Some members of Congress have suggested that a national renewable electricity standard (RES) include support for advanced nuclear power and coal integrated gasification and combined cycle (IGCC) technologies. Fossil fuels and nuclear power are not renewable resources, and they should not be included in a policy that is designed to support clean, sustainable energy sources like wind, solar, bioenergy, geothermal, and ocean power.

The RES should diversify the fuel sources in our energy portfolio.
A primary objective of the RES is that it increases the diversity of our nation’s electricity mix. Currently, fossil fuels and nuclear power constitute about 90 percent of the fuel sources for electricity in the United States. A national RES that just includes renewable energy technologies would create new competitors to fossil fuels and nuclear power, reducing consumer and industrial energy bills in the process. The more that new competitors are available to be rapidly deployed, the less vulnerable our economy is to potential energy supply shortages or interruptions, price spikes, price increases or price manipulation as a result of our current dependence on a limited supply of a limited number of fuels.

Developing advanced technologies that use existing fuels is also important, but does not contribute to the objective of diversifying energy sources. Because both objectives—developing new fuel sources, and developing advanced technologies using dominant fuels—are important, one policy, such as the RES, should not be used to create a zero-sum game where achieving one objective competes with achieving the other objective.

The RES should not include resources that pose serious environmental, safety and security risks.
All energy sources, including renewable energy, have environmental impacts. However, while renewable energy impacts tend to be local, temporary and reversible, fossil fuel and nuclear power impacts have the potential to be global, permanent and irreversible.

Nuclear power plants, like renewable energy sources, do not produce carbon emissions—the primary contributor to climate change—during the power generation process.
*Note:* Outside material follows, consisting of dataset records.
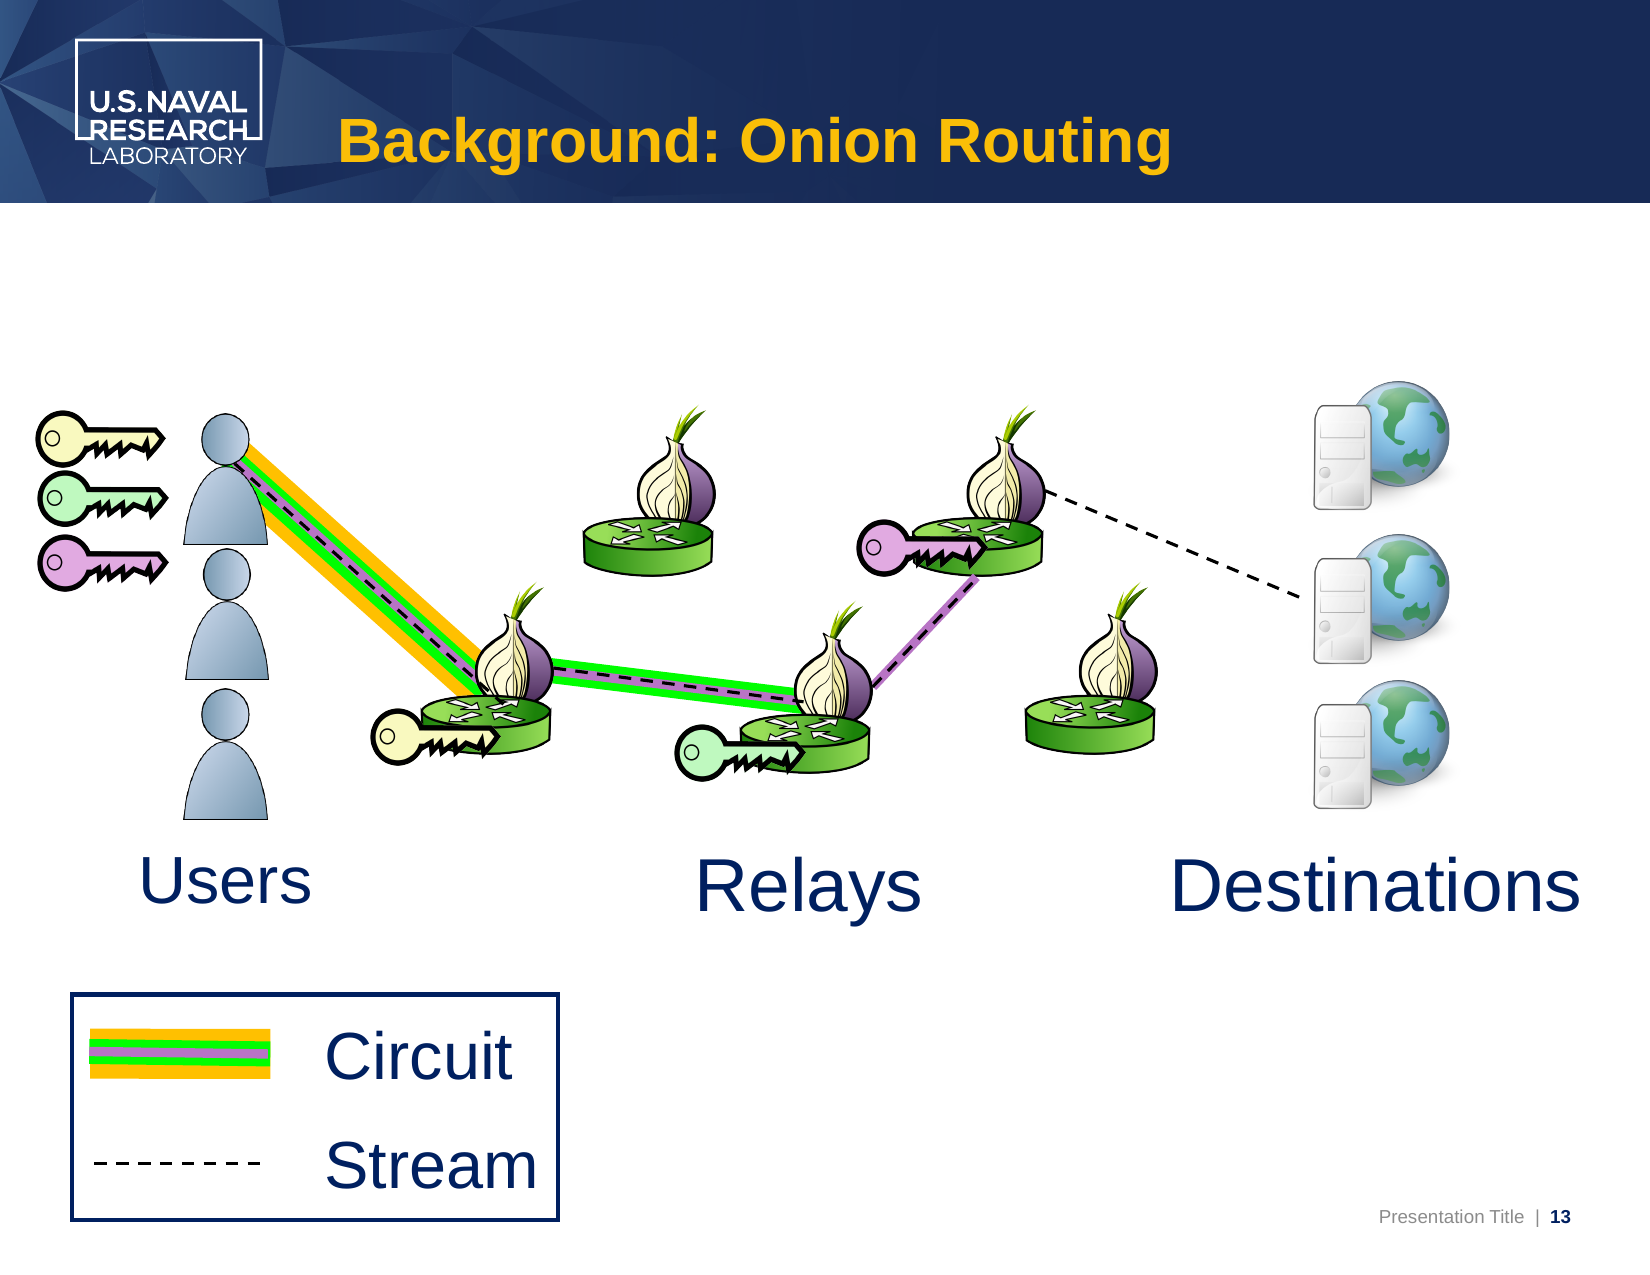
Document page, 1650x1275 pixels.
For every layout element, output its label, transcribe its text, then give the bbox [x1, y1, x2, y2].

text_box [71, 994, 558, 1221]
text_box Circuit [307, 1004, 536, 1102]
text_box Users [111, 828, 340, 925]
picture [853, 404, 1046, 585]
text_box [553, 667, 804, 702]
picture [1307, 680, 1461, 812]
picture [183, 688, 268, 820]
picture [1307, 381, 1461, 513]
slide_number 13 [1200, 1181, 1572, 1250]
picture [367, 581, 554, 774]
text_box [1045, 490, 1308, 601]
picture [1020, 581, 1158, 755]
text_box Destinations [1153, 828, 1600, 935]
picture [671, 600, 873, 790]
picture [183, 413, 268, 545]
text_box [872, 577, 978, 687]
picture [1307, 534, 1461, 667]
text_box Relays [465, 828, 1153, 935]
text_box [218, 448, 504, 705]
text_box Stream [307, 1113, 573, 1211]
title Background: Onion Routing [337, 104, 1538, 180]
picture [32, 404, 173, 600]
picture [578, 404, 716, 577]
picture [0, 0, 1650, 203]
picture [185, 548, 218, 681]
Yet, nuclear plants have a unique potential for catastrophic risks from accidents, sabotage or terrorism, and produce very long-lived radioactive wastes. To be on a level environmental playing field with renewable energy, coal IGCC would have to be coupled with carbon capture and storage. Even with carbon capture and storage, coal IGCC poses the same fuel cycle environmental impacts from mining and transportation as existing pulverized coal technologies.

In stark contrast to advanced nuclear power and fossil fuel technologies, renewable resources are non-interruptible and non-depletable; they do not present attractive targets for terrorists; and they avoid the risk of high future environmental and safety regulatory costs.

The RES is not a substitute for research and development.
An early deployment mechanism, like a RES, is not a substitute for R&D. Carbon capture and storage still requires significant R&D to determine if it can be effective and economical. Advanced nuclear technologies require considerable R&D to resolve safety, security, waste disposal and economic issues before they are ready to consider for deployment.

Inserting coal and nuclear power into the RES may not work to actually encourage deployment of these new technologies.
The RES works to increase the use of true renewable energy resources because it creates competition between renewable projects, particularly allowing many smaller-scale projects to compete to fulfill a relatively minor piece of the overall electricity load. It is not clear whether such a mechanism would work effectively with the much larger sizes associated with proposed advanced fossil fuel and nuclear power projects. Larger projects would create lumpy additions to utility rates, and are not likely to be financeable using a market-based mechanism such as tradable credits, especially for initial deployment of new technologies. 

Energy efficiency is critical, and deserves its own policy support outside of the RES.
Improving energy efficiency is a critical national objective, but one that should not compete with or displace the need to develop new supply-side competitors to coal, nuclear power, and natural gas. The United States needs both improved energy efficiency and new supply options. There are many very inexpensive efficiency options that are not being implemented because of market barriers in the electricity industry. Sound energy policy should ensure that those cost-effective efficiency options are implemented without putting them in competition with and compromising the objective of developing new supply options.

Including coal and nuclear power in a RES would reduce the benefits of this important program—particularly to rural economies.
Increasing the use of renewables under the provisions of the RES will create 91,000 new jobs, produce $755 million in lease payments to farmers, and save consumers $28.1 billion on their energy bills.